全く期待していなかったが、意外に面白かった。
監督の阪本順治は、ノー・テクニック、ノー・テンポ、ノー・センスなので、どんなにひどいのかと思っていたが、一応見られる映画だった。これは、『大空港』や『新幹線大爆破』のようなハラハラ・ドキドキ映画であり、中身は全くないのだ。

大体、今の日本のどこが問題なのだろう。理想がないとか、顔が見えないとか、そんなことが何か問題なのだろうか。
私の知る限り、歴史的に最も繁栄しており、飢えて死ぬものもなく(現在、日本人が食べる牛肉の量は、恐らく縄文時代以来食べた牛肉の総量を超えているだろう)、戦後60年間戦争も革命もない。大変素晴らしい時代と社会ではないか。これを「亡国だ」と言ったら、本当にバチが当たるよ。
原田芳雄以下、全閣僚が糖尿病寸前の肥満姿なのが、繁栄の印である。
映画が面白い理由は、音楽と編集が日本人ではなかったためで、映画制作の方が亡国である。

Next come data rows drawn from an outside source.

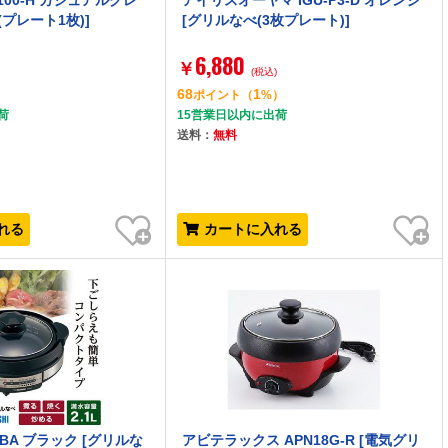
6100-H カジュアルグレ
アイリスオーヤマ IGU-P3-D オレンジ
(プレート1枚)]
[グリルなべ(3枚プレート)]
6,880
￥
(税込)
68
1
）
ポイント
（
%）
荷
15営業日以内に出荷
送料：
無料
お気に入り
お気に入り
れる
カートに入れる
0-BA ブラック [グリルな
アビテラックス APN18G-R [電気グリ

しかし、最近の映画はどうして役者の顔をきちんと写さないのだろう。
筋が分からないのは、脚本の問題という意見が多いようだが、それもあるがカメラがきちんと役者の顔を撮っていないのが最大の原因だと思う。
アクション・シーンでもきちんと役者の顔を写すこと、昔のスター映画では常識だったのだが、今日の監督、作家の映画になって目茶苦茶になったようだ。